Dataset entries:
● ● ● ● ● ● ●

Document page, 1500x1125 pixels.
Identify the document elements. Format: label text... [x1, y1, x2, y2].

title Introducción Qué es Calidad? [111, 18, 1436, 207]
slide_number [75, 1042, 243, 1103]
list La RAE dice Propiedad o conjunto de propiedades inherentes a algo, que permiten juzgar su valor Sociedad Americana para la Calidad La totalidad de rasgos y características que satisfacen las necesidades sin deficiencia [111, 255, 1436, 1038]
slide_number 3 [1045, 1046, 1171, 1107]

● ● ● ● ● ● ●

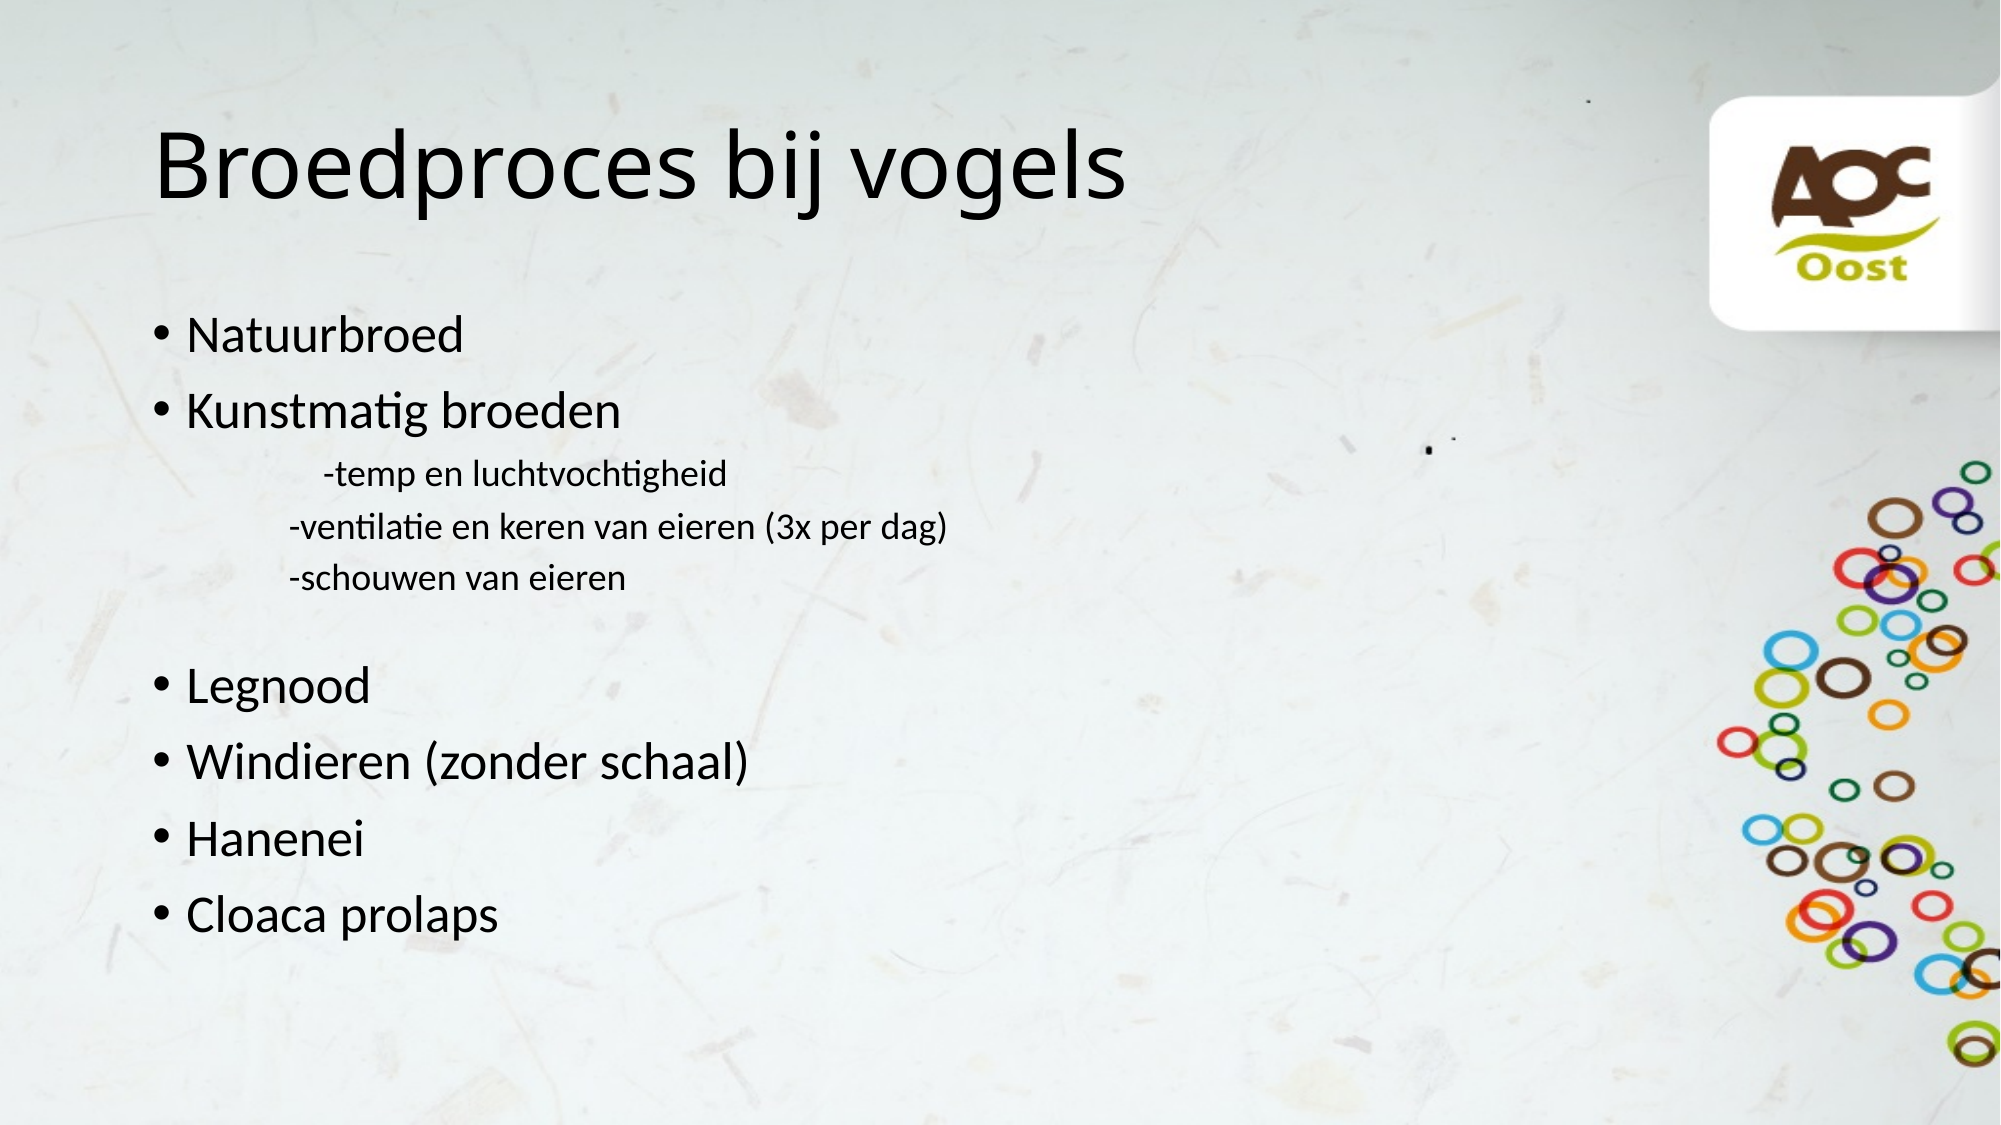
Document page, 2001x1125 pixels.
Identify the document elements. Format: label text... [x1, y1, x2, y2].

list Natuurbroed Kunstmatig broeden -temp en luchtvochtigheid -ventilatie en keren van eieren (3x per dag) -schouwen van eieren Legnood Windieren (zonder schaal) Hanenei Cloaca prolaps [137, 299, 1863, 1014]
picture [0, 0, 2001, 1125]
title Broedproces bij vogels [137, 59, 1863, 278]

● ● ● ● ● ● ●

What is expected
Go through the records above and count every line that includes "page". Give the number and nothing else.

Solved exercise
2